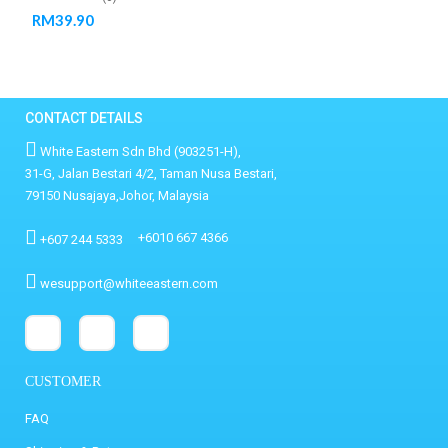
RM
39.90
CONTACT DETAILS
White Eastern Sdn Bhd (903251-H),
31-G, Jalan Bestari 4/2, Taman Nusa Bestari,
79150 Nusajaya,Johor, Malaysia
+6010 667 4366
+607 244 5333
wesupport@whiteeastern.com
CUSTOMER
FAQ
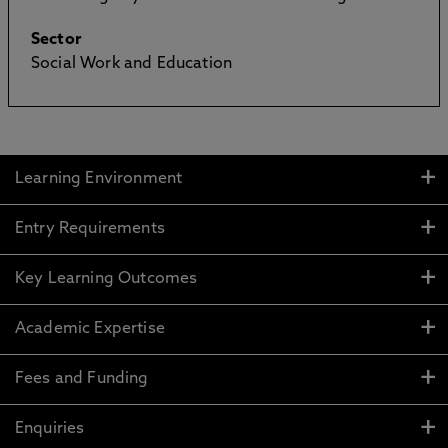
Sector
Social Work and Education
Learning Environment
Entry Requirements
Key Learning Outcomes
Academic Expertise
Fees and Funding
Enquiries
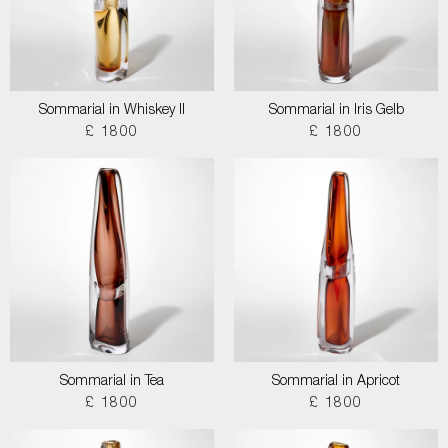
Sommarial in Whiskey II
Sommarial in Iris Gelb
£ 1800
£ 1800
Sommarial in Tea
Sommarial in Apricot
£ 1800
£ 1800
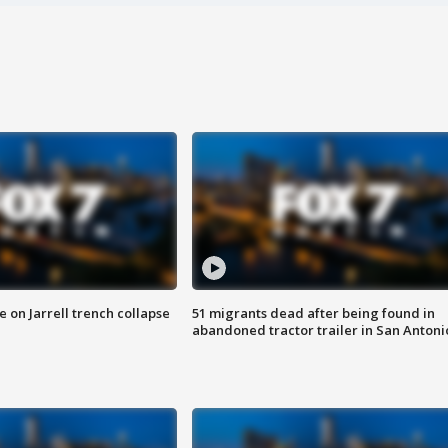
 on Jarrell trench collapse
51 migrants dead after being found in
abandoned tractor trailer in San Antoni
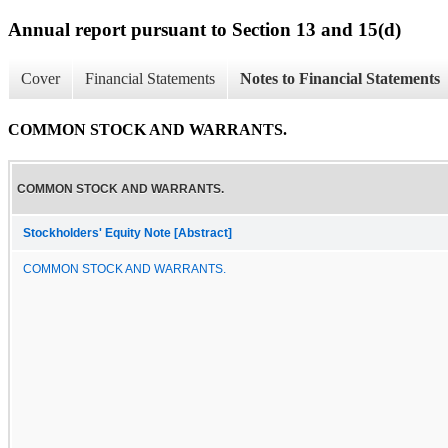
Annual report pursuant to Section 13 and 15(d)
Cover
Financial Statements
Notes to Financial Statements
COMMON STOCK AND WARRANTS.
COMMON STOCK AND WARRANTS.
Stockholders' Equity Note [Abstract]
COMMON STOCK AND WARRANTS.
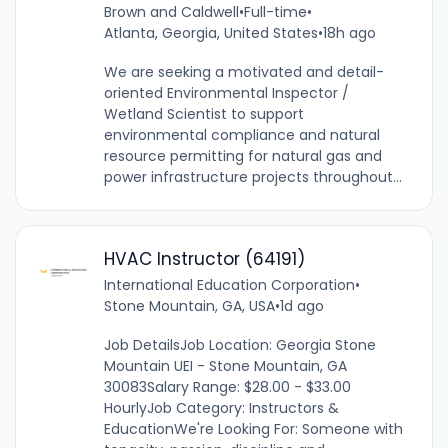
Brown and Caldwell
•
Full-time
•
Atlanta, Georgia, United States
•
18h ago
We are seeking a motivated and detail-
oriented Environmental Inspector /
Wetland Scientist to support
environmental compliance and natural
resource permitting for natural gas and
power infrastructure projects throughout...
HVAC Instructor (64191)
International Education Corporation
•
Stone Mountain, GA, USA
•
1d ago
Job DetailsJob Location: Georgia Stone
Mountain UEI - Stone Mountain, GA
30083Salary Range: $28.00 - $33.00
HourlyJob Category: Instructors &
EducationWe're Looking For: Someone with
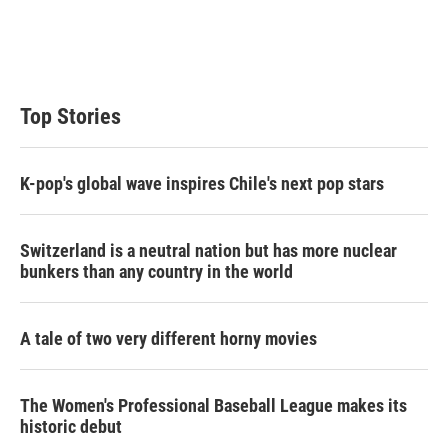
e
d
r
I
n
Top Stories
K-pop's global wave inspires Chile's next pop stars
Switzerland is a neutral nation but has more nuclear
bunkers than any country in the world
A tale of two very different horny movies
The Women's Professional Baseball League makes its
historic debut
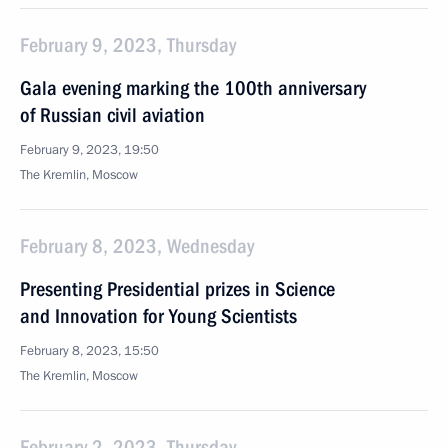
February 9, 2023, Thursday
Gala evening marking the 100th anniversary
of Russian civil aviation
February 9, 2023, 19:50
The Kremlin, Moscow
February 8, 2023, Wednesday
Presenting Presidential prizes in Science
and Innovation for Young Scientists
February 8, 2023, 15:50
The Kremlin, Moscow
February 2, 2023, Thursday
------------------------------------------------------------
**What you should do**
For this exercise, transcribe exactly the part of the records above that opens with the line containing "Social Work and Education" and closes with the one containing "on Jarrell trench collapse". Pictures are not part of the copy.

**Solution to the exercise**
Social Work and Education
Learning Environment
Entry Requirements
Key Learning Outcomes
Academic Expertise
Fees and Funding
Enquiries
Sommarial in Whiskey II
Sommarial in Iris Gelb
£ 1800
£ 1800
Sommarial in Tea
Sommarial in Apricot
£ 1800
£ 1800
 on Jarrell trench collapse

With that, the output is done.